The changes made by the Secure Jobs, Better Pay Reforms significantly impact the enterprise bargaining process and where the power may sit between parties as part of that process. Most of those changes took effect on 6 June 2023.
Overall those changes are intended to reduce existing barriers to enterprise bargaining (including multi-employer bargaining) and to expand the Fair Work Commission’s powers to resolve bargaining disputes (including by arbitration).
While each industry, operation and bargaining will be different, we have set out below what we see as the key considerations for employers, in particular those who have not previously (or not recently) been at the bargaining table.
1. Preparation is key and must begin now. Employers need to be strategic and prepare as early as possible before commencing bargaining, whether it is initiated by the employer or by a union.
2. Get familiar with the Fair Work Commission’s Statement of Principles on Genuine Agreement and embed those principles into the process.
3. Recognise that the primary protection from being included in multi-employer bargaining is to be a party to an in-term single enterprise agreement. Consider having a new deal in place before an enterprise agreement has passed its nominal expiry date - this removes the risk of protected industrial action or the intractable bargaining processes. Lastly, it will also prevent an employer being later roped-in to a multi-employer enterprise agreement which has already been agreed.
4. Be clear on what they would like to achieve out of the bargain – what are your objectives?
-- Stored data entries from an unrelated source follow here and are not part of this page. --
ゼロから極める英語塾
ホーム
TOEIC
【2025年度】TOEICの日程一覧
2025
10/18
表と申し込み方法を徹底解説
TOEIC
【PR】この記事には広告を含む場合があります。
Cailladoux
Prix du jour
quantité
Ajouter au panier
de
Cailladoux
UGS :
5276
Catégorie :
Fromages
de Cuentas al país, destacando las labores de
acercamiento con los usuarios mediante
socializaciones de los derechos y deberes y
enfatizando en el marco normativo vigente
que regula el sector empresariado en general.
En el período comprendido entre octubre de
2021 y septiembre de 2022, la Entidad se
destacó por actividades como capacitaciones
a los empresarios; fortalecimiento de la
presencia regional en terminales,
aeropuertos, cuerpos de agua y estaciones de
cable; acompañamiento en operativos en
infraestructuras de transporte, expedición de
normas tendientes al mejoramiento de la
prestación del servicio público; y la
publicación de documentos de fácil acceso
5. With a more limited ability to terminate any enterprise agreement that has passed its nominal expiry date, what an employer agrees to now, may be in place for the longer term. Employers need to carefully consider what concessions they make as part of bargaining.
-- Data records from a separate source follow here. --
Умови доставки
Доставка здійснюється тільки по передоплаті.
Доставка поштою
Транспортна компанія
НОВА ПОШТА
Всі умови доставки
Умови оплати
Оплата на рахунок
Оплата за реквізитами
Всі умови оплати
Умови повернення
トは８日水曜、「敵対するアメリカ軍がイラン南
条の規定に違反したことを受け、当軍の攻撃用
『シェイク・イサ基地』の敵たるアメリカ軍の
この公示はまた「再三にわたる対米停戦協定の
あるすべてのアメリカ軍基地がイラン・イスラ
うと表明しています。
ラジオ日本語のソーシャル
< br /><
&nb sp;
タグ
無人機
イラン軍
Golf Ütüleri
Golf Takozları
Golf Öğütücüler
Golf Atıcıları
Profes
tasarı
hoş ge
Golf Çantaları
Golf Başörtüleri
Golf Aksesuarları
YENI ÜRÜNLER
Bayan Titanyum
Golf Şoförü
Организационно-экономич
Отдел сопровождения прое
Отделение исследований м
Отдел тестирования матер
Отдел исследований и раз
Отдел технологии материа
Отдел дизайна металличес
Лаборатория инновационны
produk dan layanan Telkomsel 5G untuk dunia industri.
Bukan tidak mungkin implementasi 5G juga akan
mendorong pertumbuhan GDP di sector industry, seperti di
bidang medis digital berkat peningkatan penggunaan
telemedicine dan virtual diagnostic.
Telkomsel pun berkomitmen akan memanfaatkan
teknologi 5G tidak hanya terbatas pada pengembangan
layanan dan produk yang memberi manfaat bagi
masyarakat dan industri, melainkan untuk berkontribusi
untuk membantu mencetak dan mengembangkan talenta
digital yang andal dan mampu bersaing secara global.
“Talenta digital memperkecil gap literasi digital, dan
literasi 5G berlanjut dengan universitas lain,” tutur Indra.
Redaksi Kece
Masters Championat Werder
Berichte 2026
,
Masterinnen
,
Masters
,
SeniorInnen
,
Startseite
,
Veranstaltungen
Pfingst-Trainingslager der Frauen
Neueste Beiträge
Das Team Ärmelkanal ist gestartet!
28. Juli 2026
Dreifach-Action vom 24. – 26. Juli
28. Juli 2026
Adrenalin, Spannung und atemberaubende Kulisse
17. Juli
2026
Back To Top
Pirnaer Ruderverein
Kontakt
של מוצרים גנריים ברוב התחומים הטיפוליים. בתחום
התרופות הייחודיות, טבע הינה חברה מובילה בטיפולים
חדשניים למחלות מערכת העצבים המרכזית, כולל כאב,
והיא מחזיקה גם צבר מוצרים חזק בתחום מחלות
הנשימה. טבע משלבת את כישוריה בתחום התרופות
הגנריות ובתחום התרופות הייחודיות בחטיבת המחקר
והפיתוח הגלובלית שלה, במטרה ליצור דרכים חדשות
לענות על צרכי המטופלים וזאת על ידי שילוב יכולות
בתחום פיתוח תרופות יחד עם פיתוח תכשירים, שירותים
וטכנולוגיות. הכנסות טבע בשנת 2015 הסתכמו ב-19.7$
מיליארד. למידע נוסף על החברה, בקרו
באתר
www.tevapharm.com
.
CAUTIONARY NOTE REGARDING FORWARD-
6. Determine the potential pain threshold for any protected industrial action which may occur. Most employers can withstand some action, so what is worth defending and how could any action be resisted?
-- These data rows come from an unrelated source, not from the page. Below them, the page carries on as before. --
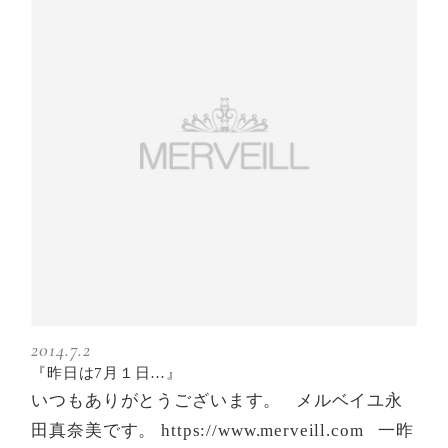
2014.7.2
『昨日は7月１日…』
いつもありがとうございます。 メルベイユ永
田真奈美です。 https://www.merveill.com 一昨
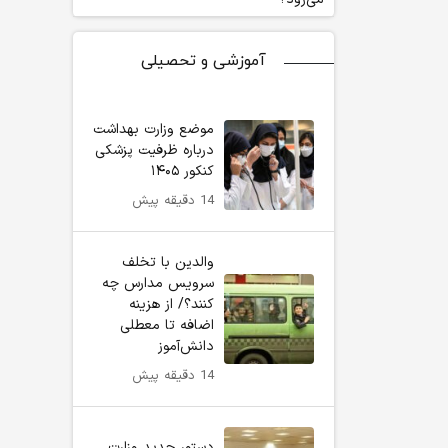
آموزشی و تحصیلی
موضع وزارت بهداشت
درباره ظرفیت پزشکی
کنکور ۱۴۰۵
14 دقیقه پیش
والدین با تخلف
سرویس مدارس چه
کنند؟/ از هزینه
اضافه تا معطلی
دانش‌آموز
14 دقیقه پیش
دستور جدید وزارت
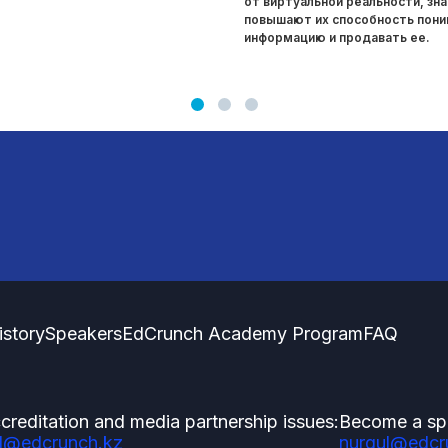
от виртуальной реальности, зн
повышают их способность пон
информацию и продавать ее.
istory
Speakers
EdCrunch Academy Program
FAQ
creditation and media partnership issues:
Become a sp
l@edcrunch.kz
nurgul@edcr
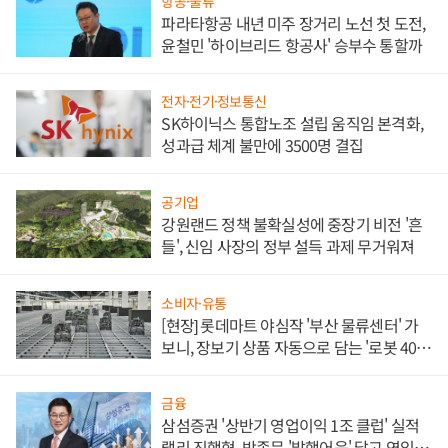
항공·물류
파라타항공 내년 미주 장거리 노선 첫 도전,
윤철민 '하이브리드 항공사' 승부수 통할까
전자·전기·정보통신
SK하이닉스 통합노조 설립 움직임 본격화,
성과급 체계 불만에 3500명 결집
공기업
강원랜드 정책 불확실성에 중장기 비전 '흔
들', 신임 사장의 정부 설득 과제 무거워져
소비자·유통
[현장] 롯데마트 야심작 '부산 물류센터' 가
보니, 장보기 상품 자동으로 담는 '로봇 400
대' 장관
금융
삼섬증권 '상반기 영업이익 1조 클럽' 실적
랠리 진행형, 박종문 '발행어음' 달고 연임 향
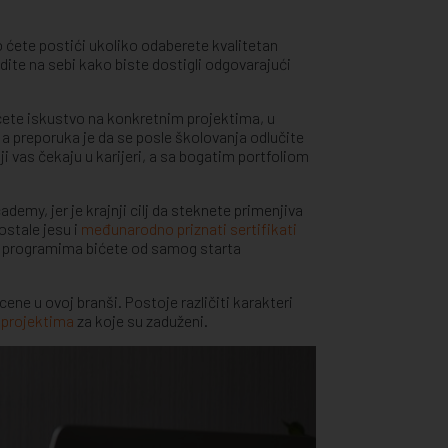
 ćete postići ukoliko odaberete kvalitetan
ite na sebi kako biste dostigli odgovarajući
ičete iskustvo na konkretnim projektima, u
a preporuka je da se posle školovanja odlučite
i vas čekaju u karijeri, a sa bogatim portfoliom
emy, jer je krajnji cilj da steknete primenjiva
ostale jesu i
međunarodno priznati sertifikati
im programima bićete od samog starta
ne u ovoj branši. Postoje različiti karakteri
u projektima
za koje su zaduženi.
7. Pursue and seek to agree critical terms early in the bargaining process and in the first 9 months of bargaining (before the intractable bargaining process may arise).
8. Ensure all key internal stakeholders understand and are aligned with the strategy.
9. Fully engage with employees around the business and bargaining issues, so that the union is not the only source of news. Employers should maintain a focus on convincing their employees and the union that what is being offered exceeds what may be able to be achieved through an arbitrated outcome.
10. Be prepared to justify each claim or each response to a union claim.
11. Keep a record of the bargaining process and all concessions given, which may go to show whether an impasse has been reached. This may also assist if you become involve in an intractable bargaining process.
12. Keep a record of any poor conduct during the bargaining or breaches of good faith bargaining requirements. This will assist if bargaining orders are sought, during any intractable bargaining process, or if an employer is later subject to a roping-in application.